Las manos de Abril temblaban de forma incontrolada. Su corazón latía como si en cualquier momento se fuera a salir de su pecho. Se encontraba realmente aterrada de lo que había sucedido, y aterrada de lo que podría pasar en adelante. No creía que podría resistir si algo terrible le sucedía a Santiago.

En toda la noche, no había podido conciliar el sueño. Cada vez que cerraba los ojos, en sus párpados se reproducía una y otra vez aquella desgarradora escena.

Veía una y otra vez cómo el cuerpo de Santiago había caído sobre el pasto, impávido, sus ojos cerrándose. Y luego cómo también cayó el cuerpo de Samuel. Solo hasta ese momento Abril supo que un disparo había ido a parar al cuerpo de Samuel y otro al de Santiago. A ambos los habían trasladado al hospital, y de ninguno de ellos tenían noticias hasta ese momento.

—¿Abril? —preguntó Amber.

La mujer no se había separado de su hijastra desde que llegó al hospital a acompañarla. Había pasado las últimas horas suplicándole a Dios que Santiago estuviera bien, que nada le sucediera en aquel quirófano. El disparo le había dado en la pierna, pero había visto suficientes series criminalísticas como para saber que si la bala había dado en una vena importante, no podría hacerse mucho.

—¿Sí?

—¿Puedes intentar tranquilizarte, por favor? —preguntó, al tiempo que posaba su mano sobre la pierna de la chica, en un intento de calmarla.

—No puedo, Amber. No puedo. La incertidumbre está matándome.

—Tienes una herida en la frente, creo que lo último que necesitas es que la sangre empiece a fluir con mayor rapidez, ¿no? Por favor, no me obligues a llamar a un médico.

Resultó que el golpe que le había propinado Samuel fue lo suficientemente fuerte como para abrir una herida que necesitó un par de puntadas.

Abril asintió, y se llevó las manos a su rostro en un intento por reprimir el llanto que había estado guardando durante horas. Su madrastra —quien la conocía como pocos— se acercó a ella y le pasó el brazo por la espalda, buscando acunarla como cuando era una niña y tenía miedo, a sabiendas de que ese era el único gesto que Abril necesitaba para finalmente desmoronarse.

Se aferró a la mujer con las fuerzas que no sabía que tenía, y se permitió llorar. Llorar por Santiago, llorar por aquel susto que había pasado, por los momentos de terror en los que no sabía si el chico llegaría vivo al hospital, y por lo injusto que era todo aquello.

¿Cómo, en el mundo, era posible que sólo unas horas atrás estuvieran los dos en su habitación, sintiéndose más cerca que nunca, y ahora estaba allí, esperando que un hombre que en esos momentos estaba intentando salvar la vida de Santiago, le diera una buena noticia?

¿Cómo era posible que pasaran de ser dos niños cuya mayor preocupación era que la casita del árbol se quedara sin suministros, a ser dos jóvenes con el temor de que uno de ellos no viviera por mucho más tiempo?

—N-no se puede morir, Amber —sollozó—. Él no.

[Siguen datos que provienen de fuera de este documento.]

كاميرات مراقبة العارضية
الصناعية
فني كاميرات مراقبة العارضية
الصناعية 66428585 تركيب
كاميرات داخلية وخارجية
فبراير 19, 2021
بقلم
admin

No a-ahora. No nunca.

Su madrastra la acercó más a su pecho y empezó a acariciar su espalda en un gesto tranquilizador, intentando contener ella misma las lágrimas. Amber no soportaba ver a su hija así, tan vulnerable, tan temerosa de lo que le esperaba.

—Él va a estar bien, Abril —prometió.

—N-no puedes prometer eso, Amber —lloró—. Nadie pu-puede asegurarme eso.